Collected data:
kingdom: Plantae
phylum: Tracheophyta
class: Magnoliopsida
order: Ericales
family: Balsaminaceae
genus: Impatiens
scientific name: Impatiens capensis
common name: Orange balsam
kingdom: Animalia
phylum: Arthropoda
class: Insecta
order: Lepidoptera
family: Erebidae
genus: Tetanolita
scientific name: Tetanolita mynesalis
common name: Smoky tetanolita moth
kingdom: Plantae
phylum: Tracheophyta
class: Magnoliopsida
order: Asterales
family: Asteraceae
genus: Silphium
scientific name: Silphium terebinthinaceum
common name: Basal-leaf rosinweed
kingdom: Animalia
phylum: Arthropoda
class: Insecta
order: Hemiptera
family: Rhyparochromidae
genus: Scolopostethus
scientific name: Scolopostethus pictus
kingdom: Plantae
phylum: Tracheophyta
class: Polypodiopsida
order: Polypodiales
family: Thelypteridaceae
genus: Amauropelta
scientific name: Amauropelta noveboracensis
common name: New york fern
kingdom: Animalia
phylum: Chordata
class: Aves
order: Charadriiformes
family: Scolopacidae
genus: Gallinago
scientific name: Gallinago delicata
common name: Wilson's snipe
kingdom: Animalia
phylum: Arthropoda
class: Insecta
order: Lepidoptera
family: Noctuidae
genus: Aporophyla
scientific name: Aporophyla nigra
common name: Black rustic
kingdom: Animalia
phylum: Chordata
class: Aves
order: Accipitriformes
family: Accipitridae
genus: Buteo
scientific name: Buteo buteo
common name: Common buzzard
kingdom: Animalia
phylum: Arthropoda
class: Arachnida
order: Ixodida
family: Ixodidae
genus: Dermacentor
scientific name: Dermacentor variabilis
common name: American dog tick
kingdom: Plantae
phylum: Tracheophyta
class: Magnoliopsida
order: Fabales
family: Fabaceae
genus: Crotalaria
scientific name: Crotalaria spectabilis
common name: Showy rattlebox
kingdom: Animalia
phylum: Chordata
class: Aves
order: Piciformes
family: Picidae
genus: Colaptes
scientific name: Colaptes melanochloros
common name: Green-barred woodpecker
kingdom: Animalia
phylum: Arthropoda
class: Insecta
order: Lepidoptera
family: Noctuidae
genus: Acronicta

# [Exercise objective]
Copy out every line of the entries above, word for word and in the same order.

# [Solved exercise]
kingdom: Plantae
phylum: Tracheophyta
class: Magnoliopsida
order: Ericales
family: Balsaminaceae
genus: Impatiens
scientific name: Impatiens capensis
common name: Orange balsam
kingdom: Animalia
phylum: Arthropoda
class: Insecta
order: Lepidoptera
family: Erebidae
genus: Tetanolita
scientific name: Tetanolita mynesalis
common name: Smoky tetanolita moth
kingdom: Plantae
phylum: Tracheophyta
class: Magnoliopsida
order: Asterales
family: Asteraceae
genus: Silphium
scientific name: Silphium terebinthinaceum
common name: Basal-leaf rosinweed
kingdom: Animalia
phylum: Arthropoda
class: Insecta
order: Hemiptera
family: Rhyparochromidae
genus: Scolopostethus
scientific name: Scolopostethus pictus
kingdom: Plantae
phylum: Tracheophyta
class: Polypodiopsida
order: Polypodiales
family: Thelypteridaceae
genus: Amauropelta
scientific name: Amauropelta noveboracensis
common name: New york fern
kingdom: Animalia
phylum: Chordata
class: Aves
order: Charadriiformes
family: Scolopacidae
genus: Gallinago
scientific name: Gallinago delicata
common name: Wilson's snipe
kingdom: Animalia
phylum: Arthropoda
class: Insecta
order: Lepidoptera
family: Noctuidae
genus: Aporophyla
scientific name: Aporophyla nigra
common name: Black rustic
kingdom: Animalia
phylum: Chordata
class: Aves
order: Accipitriformes
family: Accipitridae
genus: Buteo
scientific name: Buteo buteo
common name: Common buzzard
kingdom: Animalia
phylum: Arthropoda
class: Arachnida
order: Ixodida
family: Ixodidae
genus: Dermacentor
scientific name: Dermacentor variabilis
common name: American dog tick
kingdom: Plantae
phylum: Tracheophyta
class: Magnoliopsida
order: Fabales
family: Fabaceae
genus: Crotalaria
scientific name: Crotalaria spectabilis
common name: Showy rattlebox
kingdom: Animalia
phylum: Chordata
class: Aves
order: Piciformes
family: Picidae
genus: Colaptes
scientific name: Colaptes melanochloros
common name: Green-barred woodpecker
kingdom: Animalia
phylum: Arthropoda
class: Insecta
order: Lepidoptera
family: Noctuidae
genus: Acronicta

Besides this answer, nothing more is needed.